WHAT YOU WILL DO
Write out every line of the listing below word for word, leaving the pictures out.
>> BEGIN MATERIAL FOR THIS TASK
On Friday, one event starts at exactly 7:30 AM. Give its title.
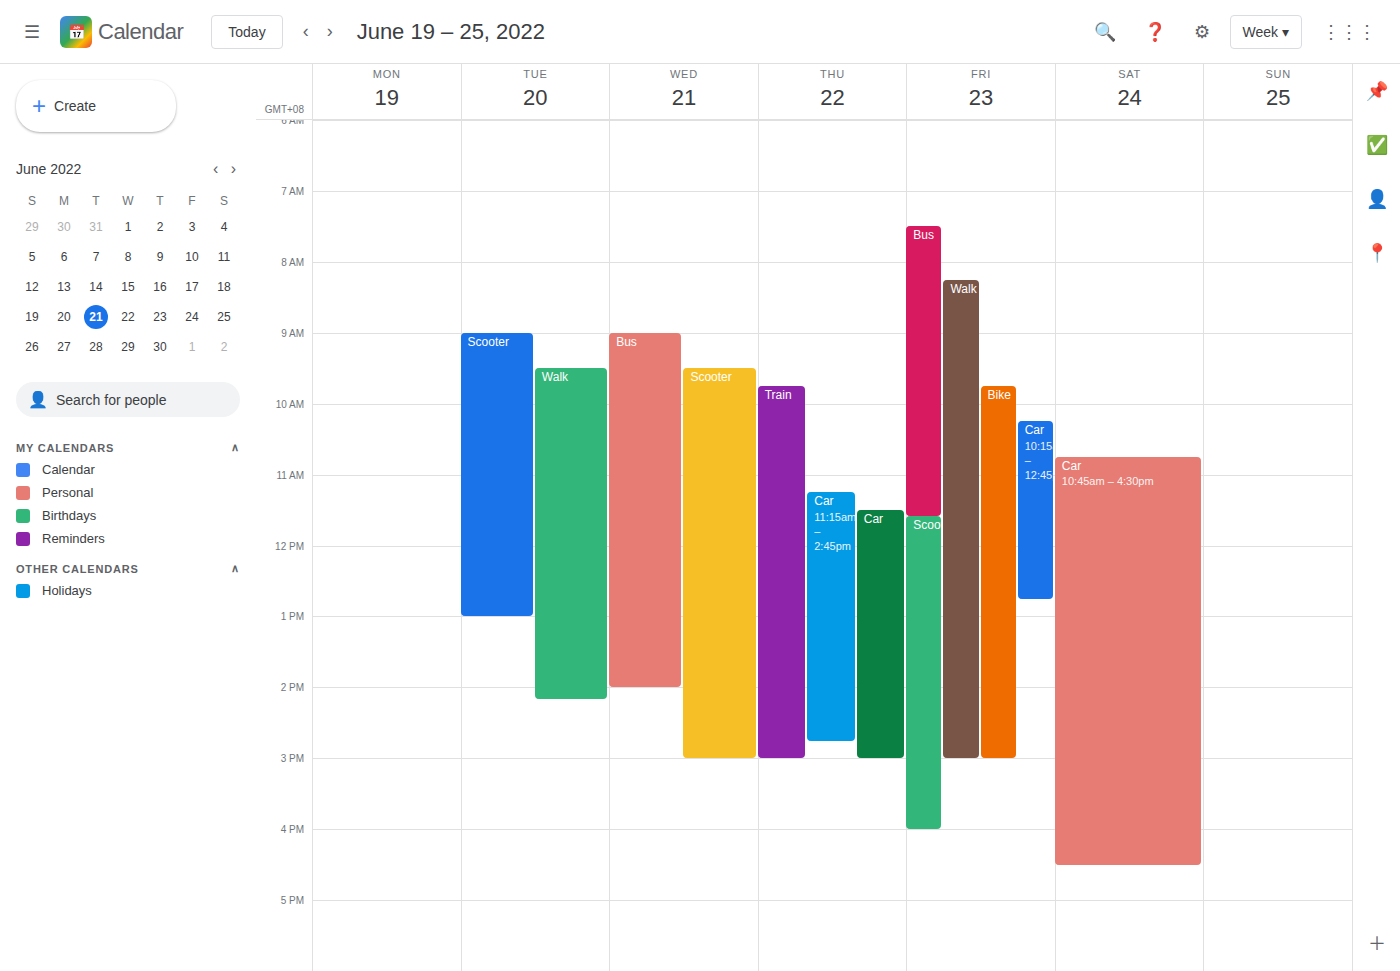
"Bus"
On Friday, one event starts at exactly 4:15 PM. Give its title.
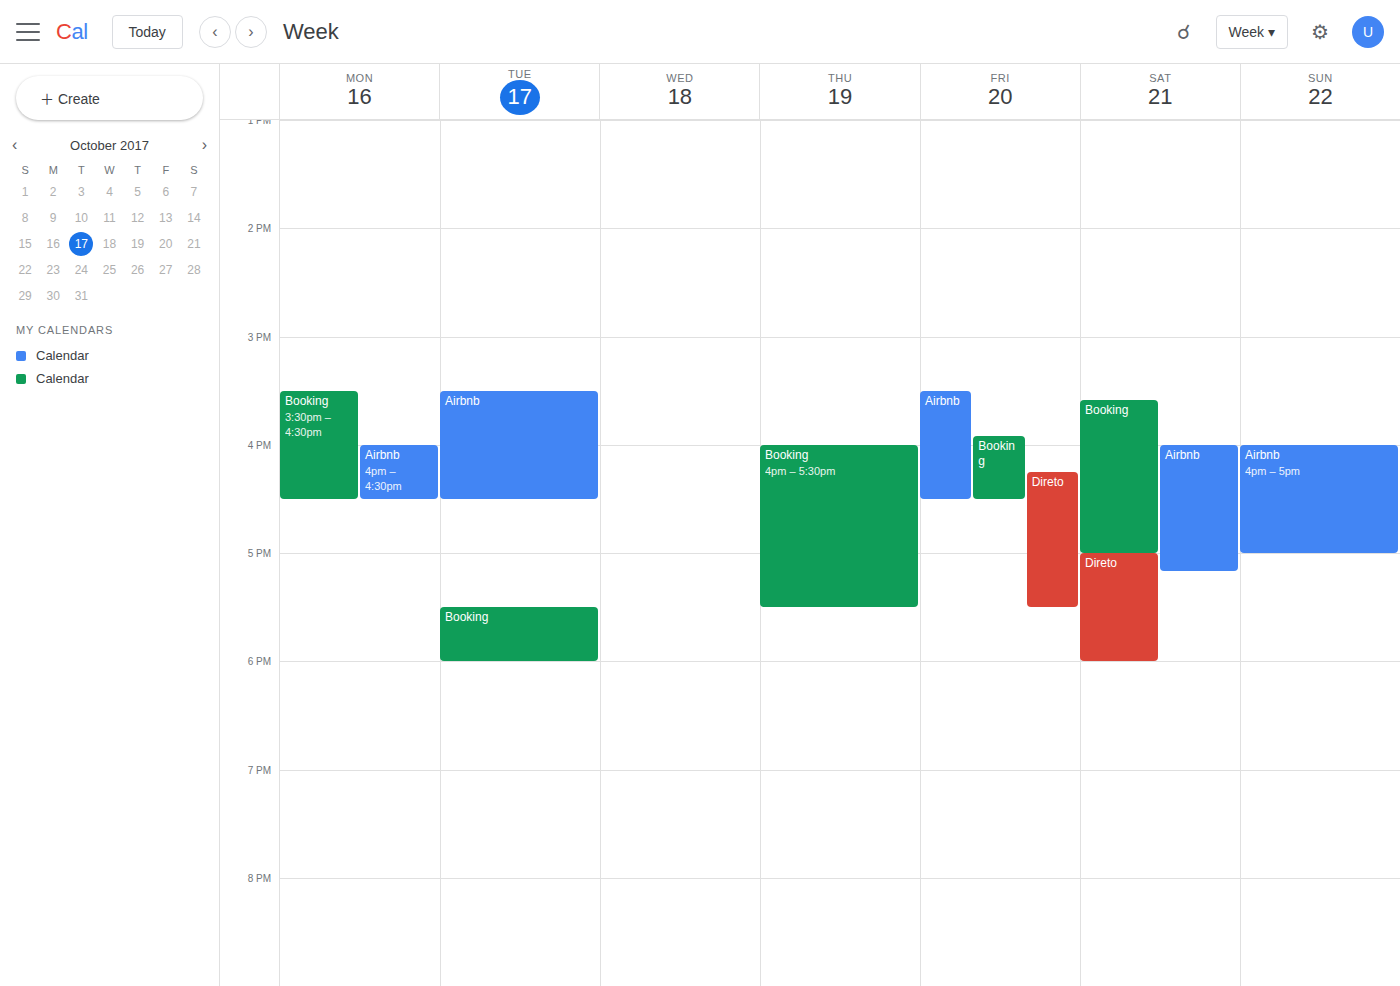
"Direto"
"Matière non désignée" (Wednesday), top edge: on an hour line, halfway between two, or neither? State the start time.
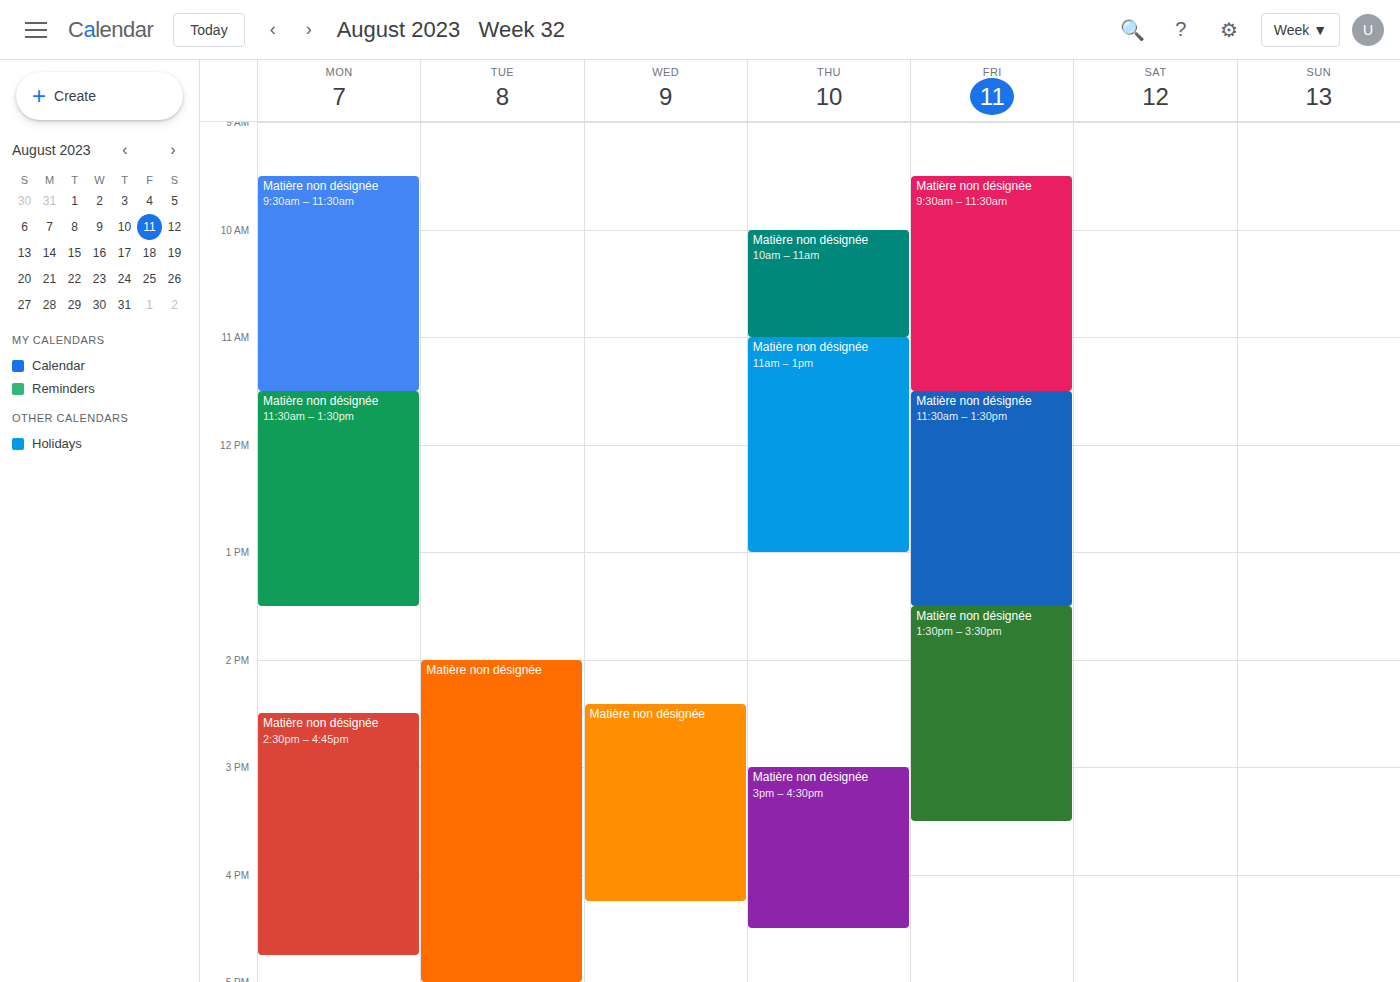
>> END MATERIAL FOR THIS TASK
ANSWER FOR THIS EXERCISE
On Friday, one event starts at exactly 7:30 AM. Give its title.
"Bus"
On Friday, one event starts at exactly 4:15 PM. Give its title.
"Direto"
"Matière non désignée" (Wednesday), top edge: on an hour line, halfway between two, or neither? State the start time.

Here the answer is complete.